Maybe a sign of a deflating rental market? Bloody hopefully.

4. Figuring out the lease

Alright, so you’ve found a rad sharehouse to join, or thinking of taking on a lease for a new place. Lets go over the nuts and bolts of what happens next.

How leases work

Before I get started, the government has released a super good “New Tenant Checklist” with tonnes of great info about signing a lease. I’ll pick and choose the important bits for you here.

Almost all leases in Sydney are 6 or 12 months long. If you’re joining an existing house, you’ll go onto the existing lease, and don’t need to sign a new one. If you’re applying for a new house, make sure you ask the agent what type of lease is on offer when you visit the inspection. Don’t be scared to ask If you’d prefer a different length lease than the one that’s on offer.

So, what length lease suits you? Well, shorter leases are more flexible. You’ll be able to move out earlier if you feel like a change of scene. If you still love the place at the end of your stay, you’ll usually be able to sign a new lease, but this isn’t guaranteed.

On the other hand, your rent price can’t be changed in the middle of a lease, meaning longer leases lock in a fixed rent price for longer. Sydney’s rent prices are all over the place these days, so if you’re planning on staying in your place for a while, it might be an idea to lock in a place and a price with a longer lease to avoid any surprises.

Signing a lease

When you sign a lease, you’ll need to pay a maximum of 2 weeks rent up front (by law) in order to get the ball rolling. Also remember that your agent can’t charge you any fees to prepare the lease (by law).

You’ll also be up for a rental bond of 4 weeks of rent. Unless you trash the place, you’ll get your rental bond back at the end of the lease.Yep, welcome to expensive Sydney.
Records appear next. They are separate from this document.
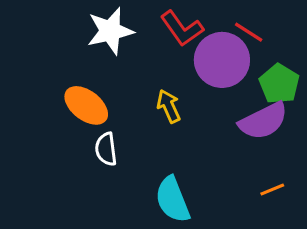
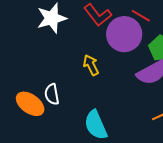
orange ellipse: (86, 105) -> (30, 104), moved

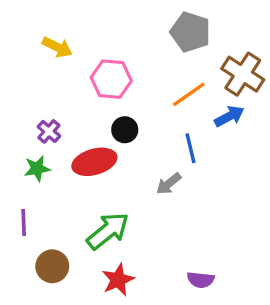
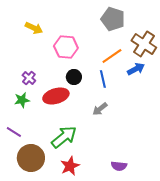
blue line: (190, 148) -> (103, 79), moved
purple line: (24, 222) -> (14, 132), turned -56
brown circle: (52, 266) -> (31, 158), size x1.4

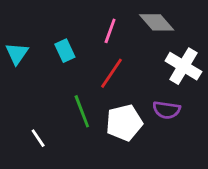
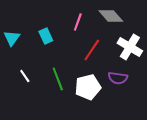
red line: (111, 73) -> (92, 50), moved
white line: (38, 138) -> (25, 76), moved

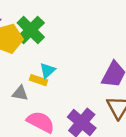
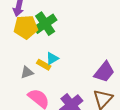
gray triangle: (20, 93) -> (27, 72), turned -40

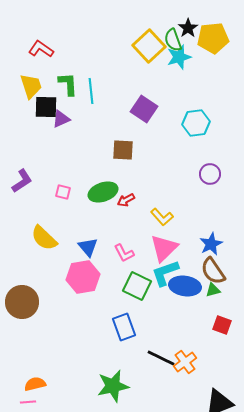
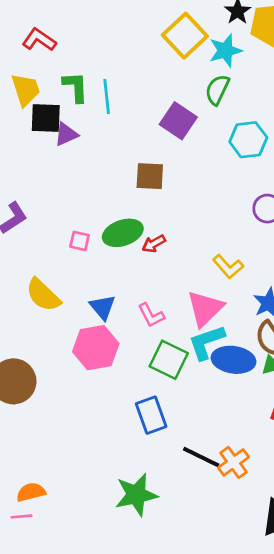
green semicircle: (173, 40) -> (217, 90), moved, turned 45
pink square: (63, 192) -> (80, 241), moved
yellow L-shape: (162, 217) -> (228, 267), moved

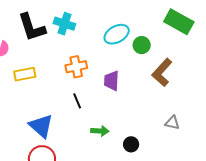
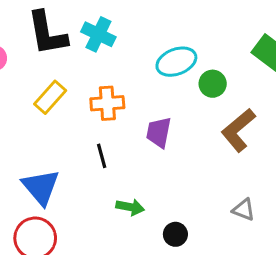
yellow rectangle: (25, 74) -> (50, 97), moved, turned -45

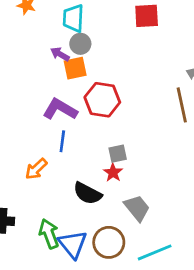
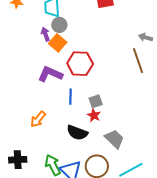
purple arrow: (60, 54) -> (45, 34), turned 48
orange square: (75, 68) -> (58, 43), turned -30
blue line: (62, 141) -> (71, 97), moved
Rental bonds aren’t held by your landlord or agent, but instead by the government. This is actually cool because your agent can’t be a total jerk and decide not to give it back without reason. You can pay and manage your bond on RentalBondsOnline (RBO).

Condition report

So you’ve done all the boring paperwork and have moved into your place. Yewww!

Now, I guarantee you’re gonna be super excited to get started moving your stuff in and start living your new life. But there’s one last super important thing you need to nail first. Future you will thank you for it.

I’m talking about the house condition report. Every single time I move out of a rental I wish I’d taken more time, taken more notes, taken more photos when I first moved in, as they can be the difference between getting your bond back at the end or not.

So, here’s what you do:

  • Walk through every room in the house
  • Take super detailed notes of every mark. Every scratch. Every stain.
  • Take photos of everything. Even if it seems insignificant.
  • Grab your phone and do a video walkthrough of the house. Mention everything you see.
  • Send everything to the real estate agent in an email for future reference.

Breaking your lease

Hopefully it never comes to this, because it’s damn expensive. But, sometimes breaking your lease is unavoidable.

Double check your copy of the lease, but the general rule is a break in the second half of a lease cops a fee of 4 weeks rent. A break in the first half will see a fee of 6 weeks rent 😱.

6. Fill your house with cool stuff

Now it’s time to feng shui your new digs. There’s quite a few options based on what you’re going for.


  • Gumtree - Online marketplace for second hand stuff. eBay… but free. American? Think Craigslist. An absolute mountain of everything, from furniture to kitchen utensils, musical instruments to motorbikes.
  • Kmart - Retail store selling all sorts of furniture, appliances, storage etc. You can find a Kmart in most big shopping centers, e.g. Bondi Junction, Broadway
  • Ikea - We all know the deal here. The closest Ikea to the city is in Tempe, and there’s another further North in Rhodes.
  • Koala - Australian manufacturer of affordable Mattresses
  • Top Gun Appliances - Cheap second hand appliances (fridges, washing machines etc) in Kensington.
  • Victorias Basement - Kitchen stuff. Although not cheap and cheerful, they have a super wide variety of high quality pots and pans and plates and bowls and knives etc at very reasonable prices.


Big Brand


Yep, that’s a lot to take in, but renting in Sydney is totally worth the effort.